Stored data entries
[Start of section]

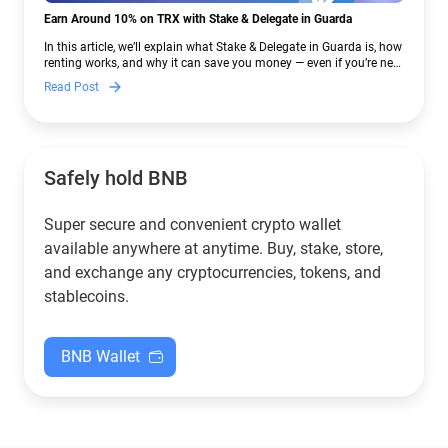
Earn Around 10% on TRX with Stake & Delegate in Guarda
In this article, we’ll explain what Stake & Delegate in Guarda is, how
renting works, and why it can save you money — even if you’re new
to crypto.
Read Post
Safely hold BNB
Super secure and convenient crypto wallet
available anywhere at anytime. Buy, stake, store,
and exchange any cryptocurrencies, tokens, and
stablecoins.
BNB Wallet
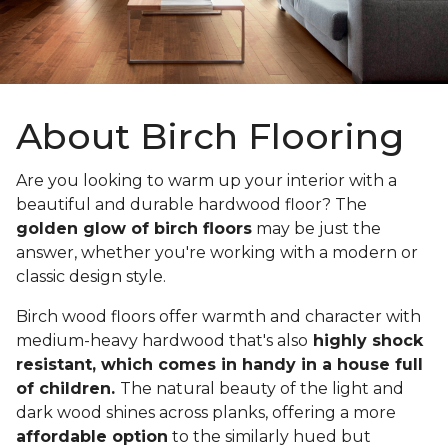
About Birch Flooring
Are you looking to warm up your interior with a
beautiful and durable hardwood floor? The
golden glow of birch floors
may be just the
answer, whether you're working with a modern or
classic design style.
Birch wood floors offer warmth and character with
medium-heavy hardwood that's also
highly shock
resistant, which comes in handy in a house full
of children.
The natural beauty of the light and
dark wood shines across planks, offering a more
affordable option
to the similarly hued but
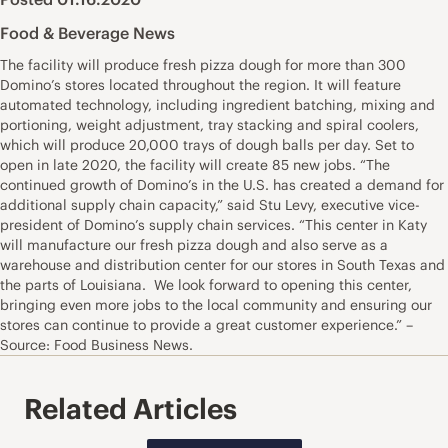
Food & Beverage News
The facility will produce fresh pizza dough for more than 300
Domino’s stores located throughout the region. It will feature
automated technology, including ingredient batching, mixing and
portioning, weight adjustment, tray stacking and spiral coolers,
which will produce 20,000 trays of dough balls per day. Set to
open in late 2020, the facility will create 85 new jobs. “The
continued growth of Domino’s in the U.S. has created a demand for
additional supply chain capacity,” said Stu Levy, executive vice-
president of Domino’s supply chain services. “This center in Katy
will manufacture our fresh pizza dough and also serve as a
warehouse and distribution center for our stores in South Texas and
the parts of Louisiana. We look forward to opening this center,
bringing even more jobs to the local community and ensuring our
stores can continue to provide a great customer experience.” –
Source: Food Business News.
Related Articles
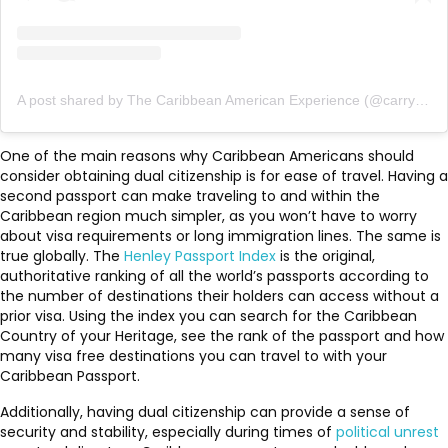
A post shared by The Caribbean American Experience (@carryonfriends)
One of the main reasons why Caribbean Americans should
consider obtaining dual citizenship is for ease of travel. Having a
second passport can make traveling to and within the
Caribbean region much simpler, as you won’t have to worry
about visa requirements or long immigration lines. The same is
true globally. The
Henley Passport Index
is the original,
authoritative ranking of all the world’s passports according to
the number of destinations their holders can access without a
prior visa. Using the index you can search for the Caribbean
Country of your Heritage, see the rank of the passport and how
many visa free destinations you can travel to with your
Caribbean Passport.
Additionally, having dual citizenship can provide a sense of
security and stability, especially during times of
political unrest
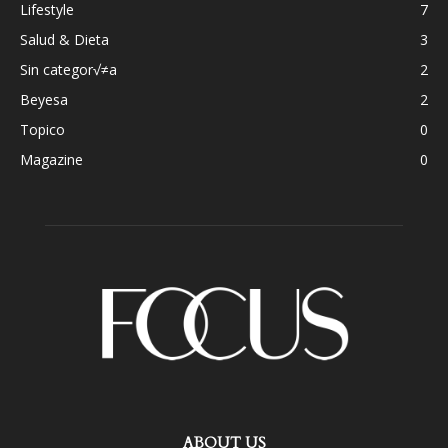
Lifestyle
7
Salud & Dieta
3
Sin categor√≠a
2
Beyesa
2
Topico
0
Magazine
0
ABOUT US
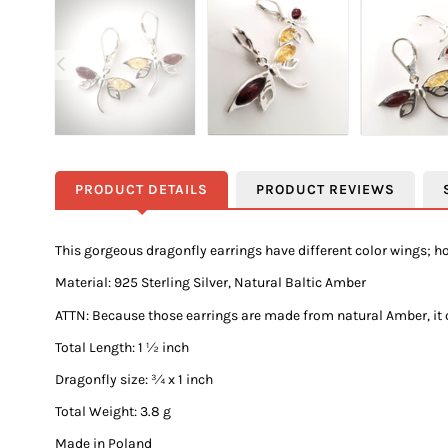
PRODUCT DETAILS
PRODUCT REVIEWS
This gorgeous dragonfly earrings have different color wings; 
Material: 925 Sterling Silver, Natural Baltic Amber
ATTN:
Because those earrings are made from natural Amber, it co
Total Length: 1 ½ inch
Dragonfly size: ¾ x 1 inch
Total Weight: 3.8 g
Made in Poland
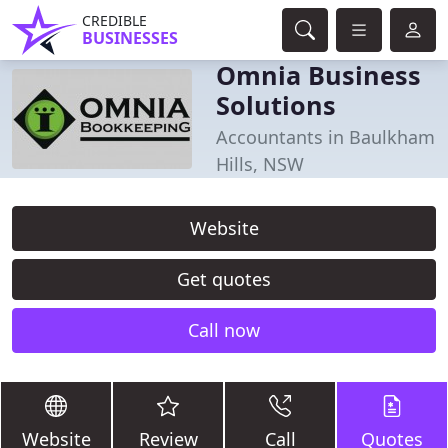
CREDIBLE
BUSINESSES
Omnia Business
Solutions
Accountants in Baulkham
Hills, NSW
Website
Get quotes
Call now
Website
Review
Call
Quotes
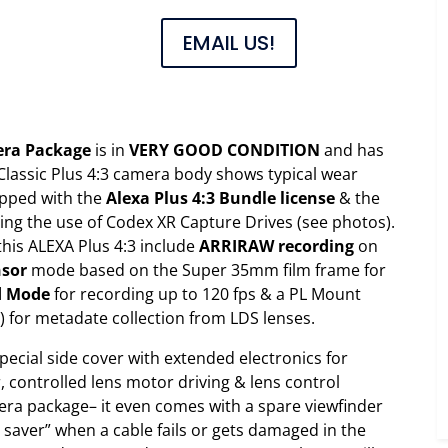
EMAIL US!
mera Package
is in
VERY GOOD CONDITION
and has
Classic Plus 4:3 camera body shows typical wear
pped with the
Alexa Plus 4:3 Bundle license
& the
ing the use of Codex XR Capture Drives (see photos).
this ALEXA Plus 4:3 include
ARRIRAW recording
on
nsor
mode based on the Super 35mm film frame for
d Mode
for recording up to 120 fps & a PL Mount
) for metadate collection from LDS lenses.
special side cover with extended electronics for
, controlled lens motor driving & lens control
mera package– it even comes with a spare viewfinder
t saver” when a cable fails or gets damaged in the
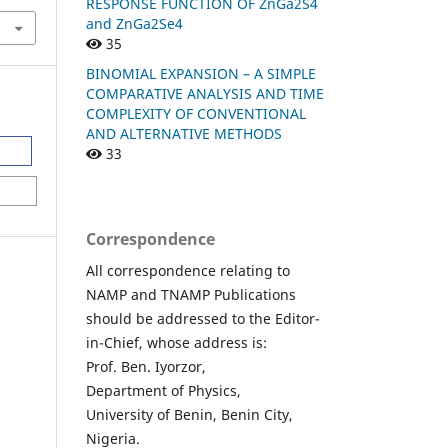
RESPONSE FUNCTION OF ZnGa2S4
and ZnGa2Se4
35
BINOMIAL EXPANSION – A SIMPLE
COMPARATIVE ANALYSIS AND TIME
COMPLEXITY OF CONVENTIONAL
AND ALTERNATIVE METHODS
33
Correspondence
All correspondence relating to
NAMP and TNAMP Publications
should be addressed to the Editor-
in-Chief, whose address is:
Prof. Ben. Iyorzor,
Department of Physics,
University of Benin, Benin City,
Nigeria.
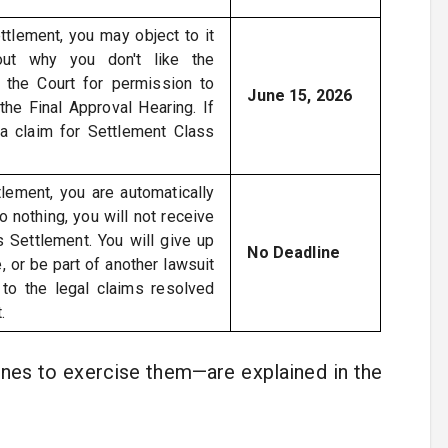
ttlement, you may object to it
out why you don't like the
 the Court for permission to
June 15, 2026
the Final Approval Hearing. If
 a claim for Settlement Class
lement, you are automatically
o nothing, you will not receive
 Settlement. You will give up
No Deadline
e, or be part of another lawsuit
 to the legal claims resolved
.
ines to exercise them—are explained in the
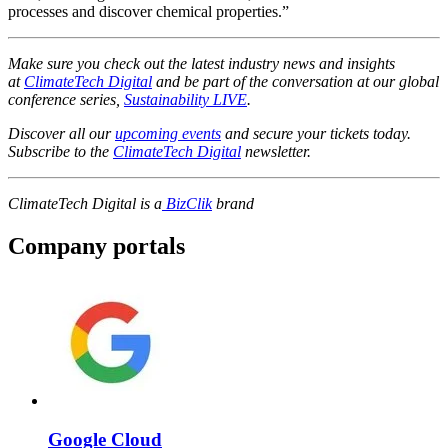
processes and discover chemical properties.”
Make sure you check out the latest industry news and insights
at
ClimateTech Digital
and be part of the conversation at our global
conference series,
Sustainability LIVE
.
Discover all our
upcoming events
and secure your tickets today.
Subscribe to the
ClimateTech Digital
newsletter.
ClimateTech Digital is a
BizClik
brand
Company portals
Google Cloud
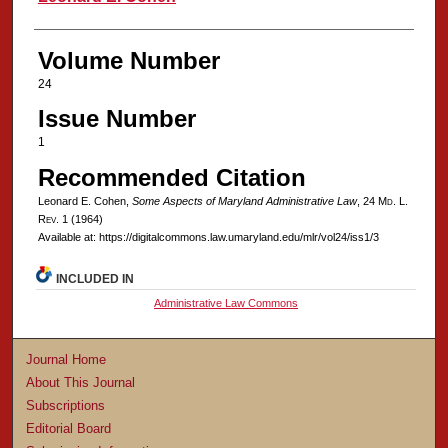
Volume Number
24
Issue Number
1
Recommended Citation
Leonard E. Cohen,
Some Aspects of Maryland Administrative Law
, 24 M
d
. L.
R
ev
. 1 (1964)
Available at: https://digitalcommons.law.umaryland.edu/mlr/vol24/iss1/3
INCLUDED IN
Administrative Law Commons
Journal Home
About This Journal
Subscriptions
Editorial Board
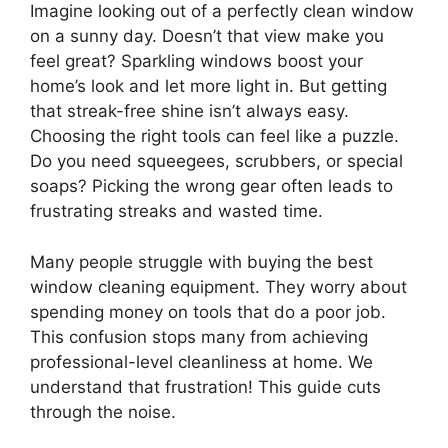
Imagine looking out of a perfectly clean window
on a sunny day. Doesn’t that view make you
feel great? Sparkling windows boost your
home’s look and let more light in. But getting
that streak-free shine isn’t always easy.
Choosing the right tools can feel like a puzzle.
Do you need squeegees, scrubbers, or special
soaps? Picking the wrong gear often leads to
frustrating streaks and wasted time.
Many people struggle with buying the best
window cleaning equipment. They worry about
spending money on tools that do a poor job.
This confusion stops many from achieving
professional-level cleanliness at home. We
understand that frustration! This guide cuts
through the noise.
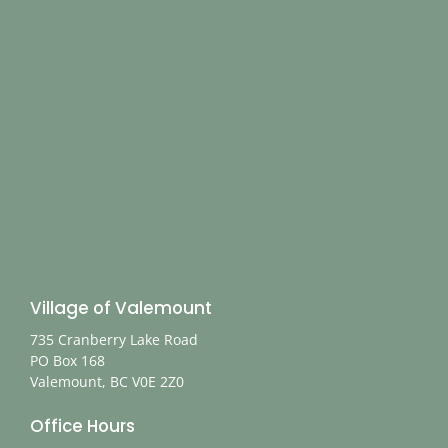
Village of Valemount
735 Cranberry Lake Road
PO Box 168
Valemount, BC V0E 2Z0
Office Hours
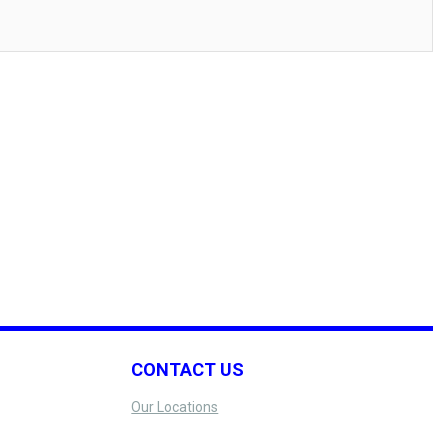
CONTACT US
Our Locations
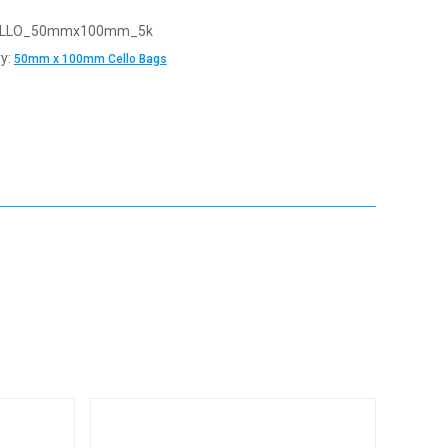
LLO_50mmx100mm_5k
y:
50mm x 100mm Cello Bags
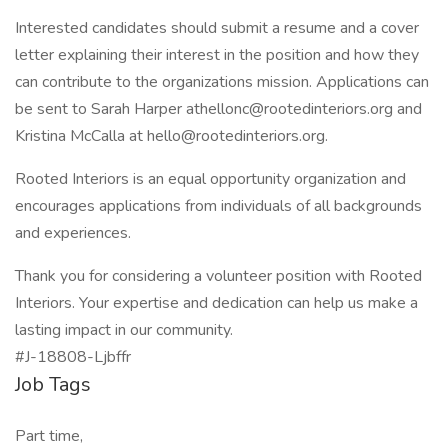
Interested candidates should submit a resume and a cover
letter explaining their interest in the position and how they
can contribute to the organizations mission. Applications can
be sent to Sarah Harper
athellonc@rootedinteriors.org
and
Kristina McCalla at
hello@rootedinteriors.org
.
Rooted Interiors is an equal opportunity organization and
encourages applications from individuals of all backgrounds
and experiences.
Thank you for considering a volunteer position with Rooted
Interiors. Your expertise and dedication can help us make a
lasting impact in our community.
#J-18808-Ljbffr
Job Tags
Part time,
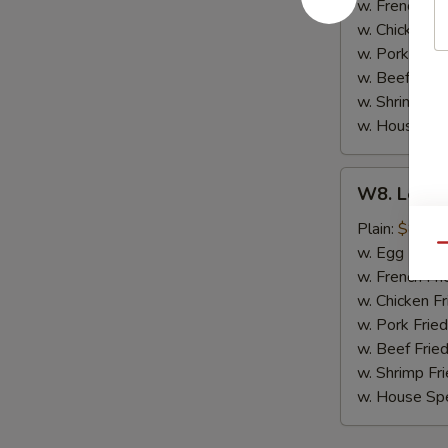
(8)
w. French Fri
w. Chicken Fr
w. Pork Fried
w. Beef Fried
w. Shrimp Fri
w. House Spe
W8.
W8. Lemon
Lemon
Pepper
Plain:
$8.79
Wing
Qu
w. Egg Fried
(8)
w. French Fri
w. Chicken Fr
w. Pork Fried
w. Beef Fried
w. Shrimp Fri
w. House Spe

[End of section]

■ **What is expected**
Would you filter the records and copy out each line containing "light"?

■ **Exercise output**
The natural beauty of the light and
home’s look and let more light in. But getting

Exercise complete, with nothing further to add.